Records from a data source:
____________________

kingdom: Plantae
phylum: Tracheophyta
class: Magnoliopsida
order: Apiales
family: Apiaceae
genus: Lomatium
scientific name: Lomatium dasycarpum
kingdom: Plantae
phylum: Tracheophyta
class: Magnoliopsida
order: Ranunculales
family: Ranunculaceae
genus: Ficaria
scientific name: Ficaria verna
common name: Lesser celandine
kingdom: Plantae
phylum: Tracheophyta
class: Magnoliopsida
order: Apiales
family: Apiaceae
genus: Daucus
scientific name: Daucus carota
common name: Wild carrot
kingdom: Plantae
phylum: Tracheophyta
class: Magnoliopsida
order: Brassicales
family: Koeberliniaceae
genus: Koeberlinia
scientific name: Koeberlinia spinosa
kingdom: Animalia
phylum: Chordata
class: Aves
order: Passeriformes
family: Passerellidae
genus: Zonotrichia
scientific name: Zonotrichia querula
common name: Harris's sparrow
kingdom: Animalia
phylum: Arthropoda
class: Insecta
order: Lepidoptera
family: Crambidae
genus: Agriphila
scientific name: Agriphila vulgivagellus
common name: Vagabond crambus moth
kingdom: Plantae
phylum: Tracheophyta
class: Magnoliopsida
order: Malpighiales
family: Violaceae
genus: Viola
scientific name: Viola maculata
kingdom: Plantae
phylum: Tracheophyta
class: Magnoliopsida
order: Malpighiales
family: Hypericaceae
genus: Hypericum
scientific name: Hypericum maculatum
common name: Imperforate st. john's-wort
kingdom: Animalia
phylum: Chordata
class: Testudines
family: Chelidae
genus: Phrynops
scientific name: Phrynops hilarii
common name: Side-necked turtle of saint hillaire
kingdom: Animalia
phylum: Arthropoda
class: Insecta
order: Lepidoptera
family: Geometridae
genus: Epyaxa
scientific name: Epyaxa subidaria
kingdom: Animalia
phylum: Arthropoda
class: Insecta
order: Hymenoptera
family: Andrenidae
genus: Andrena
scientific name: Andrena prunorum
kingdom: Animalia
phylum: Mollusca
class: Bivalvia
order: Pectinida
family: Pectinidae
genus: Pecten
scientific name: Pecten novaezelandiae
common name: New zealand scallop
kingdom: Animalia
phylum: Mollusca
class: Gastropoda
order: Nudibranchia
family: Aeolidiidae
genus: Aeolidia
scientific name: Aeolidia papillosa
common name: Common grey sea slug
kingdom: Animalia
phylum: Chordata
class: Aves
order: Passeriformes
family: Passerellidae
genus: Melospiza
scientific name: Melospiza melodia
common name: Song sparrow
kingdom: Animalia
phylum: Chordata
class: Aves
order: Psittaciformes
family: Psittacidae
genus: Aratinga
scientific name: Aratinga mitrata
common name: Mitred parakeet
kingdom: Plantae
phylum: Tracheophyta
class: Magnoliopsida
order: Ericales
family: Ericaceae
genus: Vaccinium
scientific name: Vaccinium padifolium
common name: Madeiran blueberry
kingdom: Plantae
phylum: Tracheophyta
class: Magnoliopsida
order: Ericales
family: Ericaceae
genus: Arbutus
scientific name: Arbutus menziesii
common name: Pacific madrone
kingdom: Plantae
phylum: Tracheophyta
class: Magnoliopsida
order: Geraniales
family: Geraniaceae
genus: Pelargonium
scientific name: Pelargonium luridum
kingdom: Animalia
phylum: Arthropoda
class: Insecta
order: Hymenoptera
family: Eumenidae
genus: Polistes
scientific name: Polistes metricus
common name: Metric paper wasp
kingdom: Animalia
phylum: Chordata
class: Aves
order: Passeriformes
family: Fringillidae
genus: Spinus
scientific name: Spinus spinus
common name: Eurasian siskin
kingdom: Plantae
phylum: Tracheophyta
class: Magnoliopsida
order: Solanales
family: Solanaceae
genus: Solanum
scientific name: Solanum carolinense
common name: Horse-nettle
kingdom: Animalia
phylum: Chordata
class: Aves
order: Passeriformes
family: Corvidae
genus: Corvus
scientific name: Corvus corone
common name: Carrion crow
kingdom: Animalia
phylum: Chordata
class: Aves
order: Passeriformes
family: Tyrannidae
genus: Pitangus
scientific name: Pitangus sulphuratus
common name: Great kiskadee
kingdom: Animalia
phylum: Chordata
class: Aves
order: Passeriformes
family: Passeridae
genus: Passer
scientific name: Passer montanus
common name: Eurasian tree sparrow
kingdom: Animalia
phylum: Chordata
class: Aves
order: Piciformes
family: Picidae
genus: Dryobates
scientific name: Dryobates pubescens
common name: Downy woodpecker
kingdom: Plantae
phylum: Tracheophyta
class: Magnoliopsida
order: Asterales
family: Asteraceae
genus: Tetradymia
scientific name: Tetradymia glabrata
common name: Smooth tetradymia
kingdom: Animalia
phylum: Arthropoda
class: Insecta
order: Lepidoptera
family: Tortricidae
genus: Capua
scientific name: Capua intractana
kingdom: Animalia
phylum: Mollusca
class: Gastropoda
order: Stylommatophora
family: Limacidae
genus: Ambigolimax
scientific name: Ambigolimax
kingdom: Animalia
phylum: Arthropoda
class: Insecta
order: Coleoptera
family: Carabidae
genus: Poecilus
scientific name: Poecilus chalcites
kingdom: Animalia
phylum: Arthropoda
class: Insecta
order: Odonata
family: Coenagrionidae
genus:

____________________

• _Problem to solve_:
Please convert the item lines from the one containing "genus: Capua" through the one containing "order: Coleoptera", both included, into a Markdown table with the columns Row and Line. Number each row and leave out any blank lines.

• _Answer below_:
| Row | Line |
|---|---|
| 1 | genus: Capua |
| 2 | scientific name: Capua intractana |
| 3 | kingdom: Animalia |
| 4 | phylum: Mollusca |
| 5 | class: Gastropoda |
| 6 | order: Stylommatophora |
| 7 | family: Limacidae |
| 8 | genus: Ambigolimax |
| 9 | scientific name: Ambigolimax |
| 10 | kingdom: Animalia |
| 11 | phylum: Arthropoda |
| 12 | class: Insecta |
| 13 | order: Coleoptera |